**DATA FOR THIS EXERCISE:**
=== Begin Enclosure ===
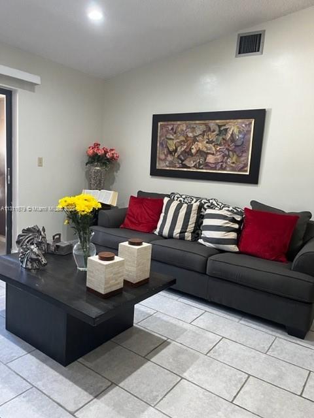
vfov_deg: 67.3
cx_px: 157
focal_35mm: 26
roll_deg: -4.3
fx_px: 314
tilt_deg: -6.3
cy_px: 209
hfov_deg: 53.1
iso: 125
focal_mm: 5.1
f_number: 1.6
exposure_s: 1/60
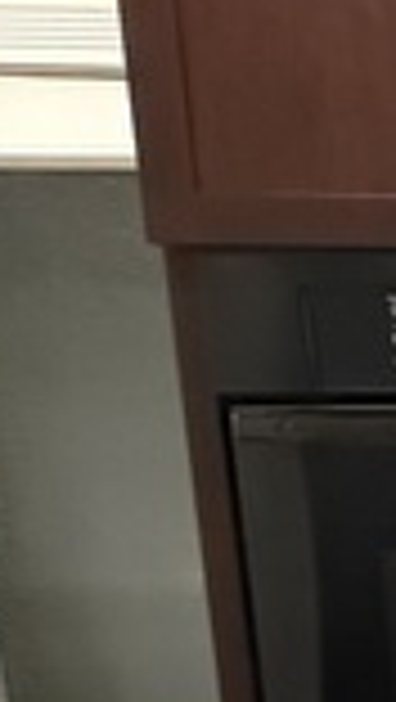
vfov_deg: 31.9
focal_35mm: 65
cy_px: 508
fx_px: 1211
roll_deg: -0.7
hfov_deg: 10.3
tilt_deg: -7.8
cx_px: 1294
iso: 1250
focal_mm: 2.22
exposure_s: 1/60
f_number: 2.2
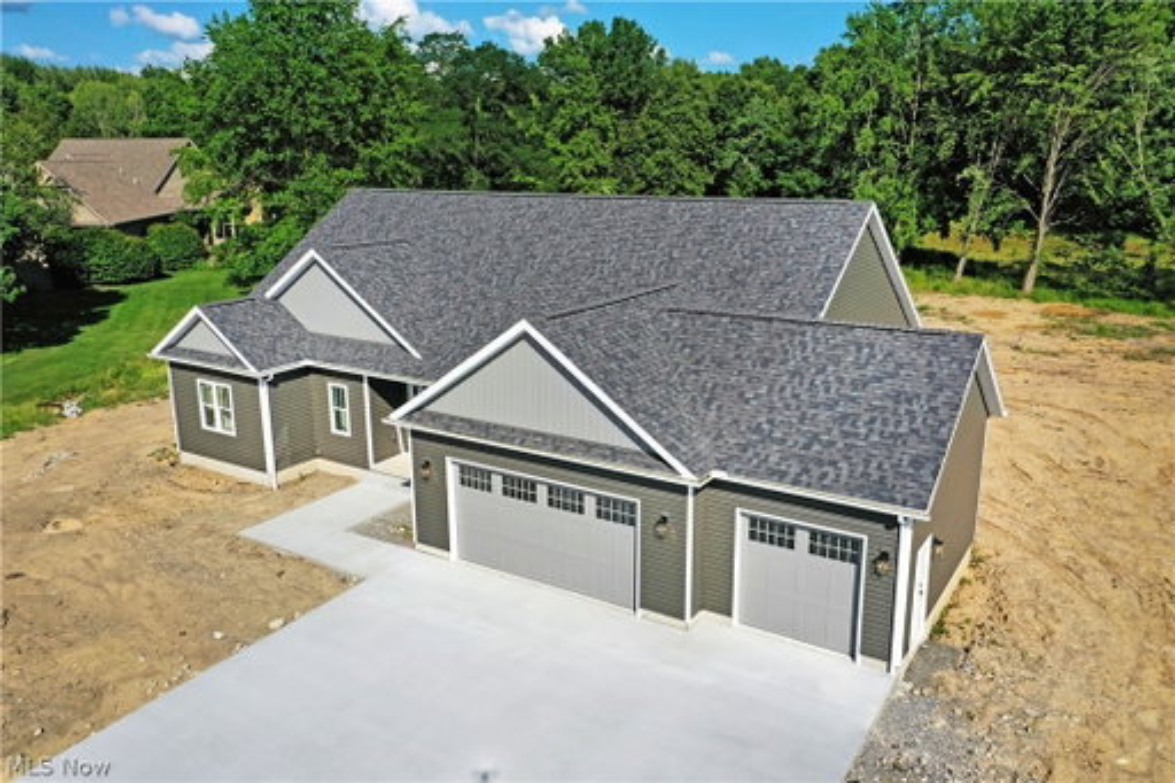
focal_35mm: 28
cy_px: 392
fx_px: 914
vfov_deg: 46.4
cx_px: 588
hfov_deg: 65.5
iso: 100
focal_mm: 10.26
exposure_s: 1/800
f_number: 7.1
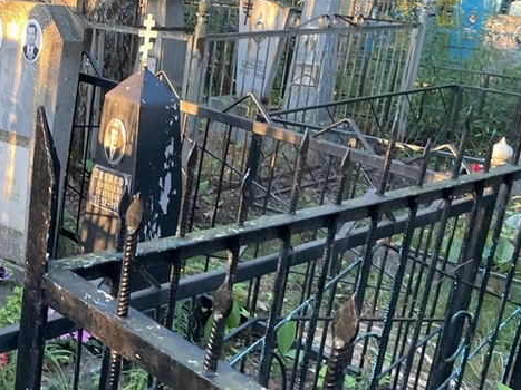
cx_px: -2
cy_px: 185
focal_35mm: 57
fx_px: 858
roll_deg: -0.4
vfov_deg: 25.6
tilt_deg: -15.2
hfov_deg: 31.2
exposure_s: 1/60
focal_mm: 4.2
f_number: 1.6
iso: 200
=== End Enclosure ===
Answer with the exact lines running from the one that contains "roll_deg: -0.4" through the last line of the data. Include no other line.

**RESULT FOR THIS TASK:**
roll_deg: -0.4
vfov_deg: 25.6
tilt_deg: -15.2
hfov_deg: 31.2
exposure_s: 1/60
focal_mm: 4.2
f_number: 1.6
iso: 200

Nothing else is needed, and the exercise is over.